Начало рассказа «Гуси-лебеди». С утра до вечера изо дня в день дожди, всех замучили. Слышал не раз от женщин, потерявших близких людей, что глаза у человека умирают раньше всего. А озеро, по-народному ведь это — глаза земли, вода раньше всего чувствует умирание света, и в то время, когда в лесу только начинается красивая борьба за свет, кроны
Дождь совсем измучил крестьян.
Приходила жена худ. Ященко: он умирает от рака, хирург Розанов жене это сказал («через месяц»). Надо навестить.

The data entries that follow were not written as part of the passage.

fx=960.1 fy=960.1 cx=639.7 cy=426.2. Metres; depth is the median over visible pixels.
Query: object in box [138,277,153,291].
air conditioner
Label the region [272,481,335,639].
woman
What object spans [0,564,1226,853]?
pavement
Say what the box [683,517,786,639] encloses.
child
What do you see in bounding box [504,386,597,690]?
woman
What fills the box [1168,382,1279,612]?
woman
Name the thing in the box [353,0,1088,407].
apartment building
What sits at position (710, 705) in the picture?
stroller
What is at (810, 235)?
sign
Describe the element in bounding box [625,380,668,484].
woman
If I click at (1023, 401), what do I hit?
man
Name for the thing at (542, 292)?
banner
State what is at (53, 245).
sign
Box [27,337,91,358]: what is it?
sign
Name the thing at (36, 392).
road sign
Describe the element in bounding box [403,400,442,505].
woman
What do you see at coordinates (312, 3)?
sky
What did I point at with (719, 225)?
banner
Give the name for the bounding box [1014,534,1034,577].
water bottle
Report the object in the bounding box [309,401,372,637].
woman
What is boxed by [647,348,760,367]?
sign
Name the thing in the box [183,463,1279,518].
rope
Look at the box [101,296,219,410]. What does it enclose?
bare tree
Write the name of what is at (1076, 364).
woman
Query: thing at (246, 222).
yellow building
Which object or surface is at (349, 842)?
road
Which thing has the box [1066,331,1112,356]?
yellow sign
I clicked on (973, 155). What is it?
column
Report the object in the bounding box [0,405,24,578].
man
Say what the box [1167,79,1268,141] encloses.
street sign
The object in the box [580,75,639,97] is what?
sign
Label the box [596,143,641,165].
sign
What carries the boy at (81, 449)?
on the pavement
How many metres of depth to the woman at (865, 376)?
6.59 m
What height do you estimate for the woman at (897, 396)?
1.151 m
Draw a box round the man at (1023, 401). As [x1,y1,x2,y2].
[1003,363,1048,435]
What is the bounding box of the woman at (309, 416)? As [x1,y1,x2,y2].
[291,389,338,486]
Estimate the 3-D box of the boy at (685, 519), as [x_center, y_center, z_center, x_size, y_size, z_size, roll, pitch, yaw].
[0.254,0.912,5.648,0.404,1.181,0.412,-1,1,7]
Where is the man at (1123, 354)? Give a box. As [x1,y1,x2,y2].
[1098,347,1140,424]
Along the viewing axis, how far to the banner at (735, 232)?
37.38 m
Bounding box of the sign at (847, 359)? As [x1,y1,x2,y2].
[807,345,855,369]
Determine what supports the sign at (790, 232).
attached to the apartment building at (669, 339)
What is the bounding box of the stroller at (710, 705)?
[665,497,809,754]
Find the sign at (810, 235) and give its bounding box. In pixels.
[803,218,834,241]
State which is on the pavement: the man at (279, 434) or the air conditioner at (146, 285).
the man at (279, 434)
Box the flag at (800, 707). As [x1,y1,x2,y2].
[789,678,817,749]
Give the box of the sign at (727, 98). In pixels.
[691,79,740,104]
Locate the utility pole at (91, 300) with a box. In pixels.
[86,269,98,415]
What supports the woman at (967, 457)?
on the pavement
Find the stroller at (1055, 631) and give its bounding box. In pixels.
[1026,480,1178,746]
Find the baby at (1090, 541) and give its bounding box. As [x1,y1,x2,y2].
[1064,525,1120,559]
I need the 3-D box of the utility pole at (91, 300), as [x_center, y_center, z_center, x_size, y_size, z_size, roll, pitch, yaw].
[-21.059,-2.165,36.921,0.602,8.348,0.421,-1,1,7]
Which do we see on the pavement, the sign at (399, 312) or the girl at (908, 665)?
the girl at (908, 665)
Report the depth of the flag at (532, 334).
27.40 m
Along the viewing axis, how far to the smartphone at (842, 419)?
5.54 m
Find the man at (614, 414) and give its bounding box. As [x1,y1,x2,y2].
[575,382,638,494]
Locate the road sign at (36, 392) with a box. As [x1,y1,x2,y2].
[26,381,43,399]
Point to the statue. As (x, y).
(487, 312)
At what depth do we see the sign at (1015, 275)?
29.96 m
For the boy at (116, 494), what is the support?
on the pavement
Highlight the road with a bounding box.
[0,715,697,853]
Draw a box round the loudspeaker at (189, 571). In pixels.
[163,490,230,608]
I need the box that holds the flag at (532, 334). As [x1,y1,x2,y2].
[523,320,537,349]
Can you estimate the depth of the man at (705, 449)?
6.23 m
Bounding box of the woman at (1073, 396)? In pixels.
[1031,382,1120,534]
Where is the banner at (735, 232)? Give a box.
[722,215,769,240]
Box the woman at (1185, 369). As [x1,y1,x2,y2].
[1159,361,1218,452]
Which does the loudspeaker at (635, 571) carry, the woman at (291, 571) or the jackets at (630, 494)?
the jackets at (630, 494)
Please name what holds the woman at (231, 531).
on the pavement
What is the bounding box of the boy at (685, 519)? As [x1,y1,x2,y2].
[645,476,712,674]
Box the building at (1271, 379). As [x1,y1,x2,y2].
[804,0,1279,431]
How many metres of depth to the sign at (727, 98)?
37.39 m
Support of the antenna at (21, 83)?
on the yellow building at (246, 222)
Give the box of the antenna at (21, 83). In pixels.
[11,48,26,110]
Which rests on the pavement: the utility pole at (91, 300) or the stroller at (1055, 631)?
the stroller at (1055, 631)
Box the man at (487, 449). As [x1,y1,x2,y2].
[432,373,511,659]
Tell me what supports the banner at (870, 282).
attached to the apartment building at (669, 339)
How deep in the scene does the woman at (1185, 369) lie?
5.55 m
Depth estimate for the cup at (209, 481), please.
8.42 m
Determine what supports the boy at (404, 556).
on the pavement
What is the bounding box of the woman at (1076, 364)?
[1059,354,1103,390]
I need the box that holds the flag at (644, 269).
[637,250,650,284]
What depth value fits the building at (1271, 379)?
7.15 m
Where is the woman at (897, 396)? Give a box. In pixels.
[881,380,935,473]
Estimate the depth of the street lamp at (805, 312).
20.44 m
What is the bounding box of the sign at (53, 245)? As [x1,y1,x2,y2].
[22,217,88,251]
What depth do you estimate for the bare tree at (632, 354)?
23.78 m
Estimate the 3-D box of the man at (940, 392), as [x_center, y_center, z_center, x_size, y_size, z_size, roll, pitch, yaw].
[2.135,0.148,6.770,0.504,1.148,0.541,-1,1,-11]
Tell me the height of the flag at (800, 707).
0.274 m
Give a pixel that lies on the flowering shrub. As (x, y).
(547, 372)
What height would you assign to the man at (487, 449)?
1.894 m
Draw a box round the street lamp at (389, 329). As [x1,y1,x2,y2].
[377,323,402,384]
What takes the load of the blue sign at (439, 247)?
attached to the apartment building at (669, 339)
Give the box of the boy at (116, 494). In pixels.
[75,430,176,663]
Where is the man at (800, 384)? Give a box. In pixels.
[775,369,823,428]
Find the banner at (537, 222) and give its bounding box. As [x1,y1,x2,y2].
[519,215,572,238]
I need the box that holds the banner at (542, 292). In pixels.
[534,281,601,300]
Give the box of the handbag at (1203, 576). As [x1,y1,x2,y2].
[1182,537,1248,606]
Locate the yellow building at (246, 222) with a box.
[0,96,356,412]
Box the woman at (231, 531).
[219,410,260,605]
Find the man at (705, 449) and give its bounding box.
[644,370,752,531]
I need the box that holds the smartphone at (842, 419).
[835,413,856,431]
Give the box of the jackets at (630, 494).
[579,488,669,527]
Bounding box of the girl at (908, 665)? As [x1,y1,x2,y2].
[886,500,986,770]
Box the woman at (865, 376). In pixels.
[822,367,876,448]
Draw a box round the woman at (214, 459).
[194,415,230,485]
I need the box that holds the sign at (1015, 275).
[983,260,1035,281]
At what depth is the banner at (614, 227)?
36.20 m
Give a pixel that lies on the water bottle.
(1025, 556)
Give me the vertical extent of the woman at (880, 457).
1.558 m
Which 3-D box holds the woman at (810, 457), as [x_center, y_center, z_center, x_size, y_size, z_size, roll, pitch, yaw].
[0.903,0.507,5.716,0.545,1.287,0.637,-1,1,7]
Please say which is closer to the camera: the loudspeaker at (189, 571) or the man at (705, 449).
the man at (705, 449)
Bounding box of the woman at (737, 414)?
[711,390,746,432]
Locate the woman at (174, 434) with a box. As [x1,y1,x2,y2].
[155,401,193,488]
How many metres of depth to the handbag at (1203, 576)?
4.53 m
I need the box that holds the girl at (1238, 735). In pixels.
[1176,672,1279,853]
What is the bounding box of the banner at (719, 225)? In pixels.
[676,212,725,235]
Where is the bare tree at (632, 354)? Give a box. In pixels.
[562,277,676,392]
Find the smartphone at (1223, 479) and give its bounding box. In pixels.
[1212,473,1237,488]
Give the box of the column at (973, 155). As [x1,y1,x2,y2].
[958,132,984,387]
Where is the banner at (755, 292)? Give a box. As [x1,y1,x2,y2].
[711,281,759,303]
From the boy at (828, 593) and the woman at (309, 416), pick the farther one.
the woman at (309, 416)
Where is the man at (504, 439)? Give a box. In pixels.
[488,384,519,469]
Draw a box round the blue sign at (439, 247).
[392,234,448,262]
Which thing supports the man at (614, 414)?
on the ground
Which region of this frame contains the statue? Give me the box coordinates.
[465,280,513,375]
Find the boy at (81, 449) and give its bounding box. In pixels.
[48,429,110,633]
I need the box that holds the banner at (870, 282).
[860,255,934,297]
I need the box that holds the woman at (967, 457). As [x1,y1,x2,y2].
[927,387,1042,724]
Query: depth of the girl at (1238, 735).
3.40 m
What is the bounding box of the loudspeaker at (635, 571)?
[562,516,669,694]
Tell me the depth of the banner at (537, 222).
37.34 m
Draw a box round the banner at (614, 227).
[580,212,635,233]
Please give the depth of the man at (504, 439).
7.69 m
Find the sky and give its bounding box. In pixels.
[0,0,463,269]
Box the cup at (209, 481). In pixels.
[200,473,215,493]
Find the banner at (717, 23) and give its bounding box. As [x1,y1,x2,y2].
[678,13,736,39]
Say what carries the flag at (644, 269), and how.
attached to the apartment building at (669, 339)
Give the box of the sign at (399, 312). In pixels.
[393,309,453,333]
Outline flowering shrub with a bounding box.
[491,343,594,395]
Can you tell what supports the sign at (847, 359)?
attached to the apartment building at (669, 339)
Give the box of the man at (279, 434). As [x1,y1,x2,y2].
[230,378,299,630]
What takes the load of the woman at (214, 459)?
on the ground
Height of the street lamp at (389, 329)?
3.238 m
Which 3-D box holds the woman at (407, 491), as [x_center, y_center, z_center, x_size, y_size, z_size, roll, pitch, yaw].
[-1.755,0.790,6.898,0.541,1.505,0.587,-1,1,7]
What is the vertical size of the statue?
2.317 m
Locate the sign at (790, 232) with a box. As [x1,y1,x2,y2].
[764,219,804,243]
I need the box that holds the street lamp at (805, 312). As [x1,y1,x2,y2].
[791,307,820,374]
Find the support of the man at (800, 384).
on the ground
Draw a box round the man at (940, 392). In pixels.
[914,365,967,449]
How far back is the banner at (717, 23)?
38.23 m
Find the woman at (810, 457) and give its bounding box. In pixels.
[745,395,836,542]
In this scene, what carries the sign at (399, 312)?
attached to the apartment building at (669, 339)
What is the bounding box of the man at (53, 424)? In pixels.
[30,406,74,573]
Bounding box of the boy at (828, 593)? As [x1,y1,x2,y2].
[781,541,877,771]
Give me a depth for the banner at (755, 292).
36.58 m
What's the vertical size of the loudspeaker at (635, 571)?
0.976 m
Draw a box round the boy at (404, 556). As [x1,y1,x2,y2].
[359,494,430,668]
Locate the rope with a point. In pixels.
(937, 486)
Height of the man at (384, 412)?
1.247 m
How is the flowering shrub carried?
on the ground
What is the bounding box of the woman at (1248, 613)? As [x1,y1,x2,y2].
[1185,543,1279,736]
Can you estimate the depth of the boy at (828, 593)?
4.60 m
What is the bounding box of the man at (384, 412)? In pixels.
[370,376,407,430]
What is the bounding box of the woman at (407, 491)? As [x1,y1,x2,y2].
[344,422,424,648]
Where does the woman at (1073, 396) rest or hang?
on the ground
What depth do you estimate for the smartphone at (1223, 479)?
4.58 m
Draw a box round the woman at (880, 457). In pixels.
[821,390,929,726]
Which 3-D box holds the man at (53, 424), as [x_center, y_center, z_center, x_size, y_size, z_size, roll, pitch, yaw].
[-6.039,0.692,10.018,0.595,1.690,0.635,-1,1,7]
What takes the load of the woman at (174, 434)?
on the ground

Больше меня ничего не растрогало и ничего я не придумал, только вспомнилась тень какой-то большой мысли (устанавливаю окончательно, что если какая-нибудь своя мысль приходила в голову и вдруг забылась — нечего вспоминать и жалеть, она непременно рано или поздно вернется). Эта мысль моя была о том, что сокровенный смысл всякого организма, его «герой» очень редко находится на переднем плане и потому огромная масса людей имеет некрасивый вид. Дело художника понять этого «героя», поставить его на передний план и через это сделать организм, каким он должен быть…
Крестьянская жизнь представляет собой большие или меньшие обломки какого-то огромного коллектива, в котором космос согласовался вполне с человеческим умом. Так, напр., все мы создали себе по Толстому и другим философам <из> жизни крестьянина образ гармоничной личности (Платон Каратаев), в которой его малое (материнское) вполне растворяется в большом мировом духовном. В действительной жизни крестьянина мы видим, наоборот, именно подчинение личности человека хозяйственно-материальному остатку некогда вероятно существовавшего коллектива. Сплошь и рядом видим мы у крестьянина, как человек губит свою жизнь или чужую, спасая лошадь или корову. При скудости, бедности это наивное бытие некоторых объевшихся плодами просвещения может умилять. Но когда крестьянину становится лучше и он индивидуально начинает пользоваться обрывками этой коллективной морали, то из человеческой личности выходит нечто чудовищное (это есть и у евреев).
Крестьянская женщина всегда имеет в себе обломки этой морали исчезнувшего коллектива, каждая крестьянская женщина представляет микрокосм государства. Вот «интеллигентское сознание» с его культом «человека» и есть как раз обратное этому культу коровы, лошади, овцы, телеги и т. п. Но надо, конечно, знать, что устремление крестьянского общества к материальному за счет человеческой личности вовсе не исключает возможности проявления человеческих чувств, когда спадает власть хозяйства, и человек остается лицом к лицу с человеком (хозяин и работник). Тогда явление сострадания, милосердия и любви в грубой обстановке выступают особенно контрастно и особенно убеждают нас.
Вот это именно и привлекало к себе русскую интеллигенцию, об этом именно столько рассказывал сам Глеб Успенский и другие святые народники. Это удерживало меня возле Павловны, за это я столько лет прощал ей многое. С другой стороны, вопреки всему этому доброму и прекрасному, ее способность в хозяйстве просто забывать совсем о человеке, для которого оно и ведется — терзает ежедневно
Служащий из Гиза рассказывал, что из-за «5-дневок» при «непрерывке» их комиссия по службе не может больше встретиться и собраться: «гуляют» ведь теперь в разное время. Все это было бы очень занятно, если бы отвечало какому-то органическому переустройству жизни, теперь же все очень похоже на «как ни садитесь»… и проч.
Раньше эпитет «государственный» в отношении ума чрезвычайно был сильным и, казалось, не было большего возвышения, если сказать «государственный ум». С тех пор как, однако, была объявлена перспектива о кухарке, управляющей государством, мало-помалу эпитет «государственный» потерял свое обаяние. Даже напротив. У нас в писчебумажном магазине развешаны громадные портреты наркомов и писателей. Сталин попал между Толстым и Гоголем и через это очень напоминает собой почему-то царя Николая 1-го: тоже такие откровенно-«государственные» глаза.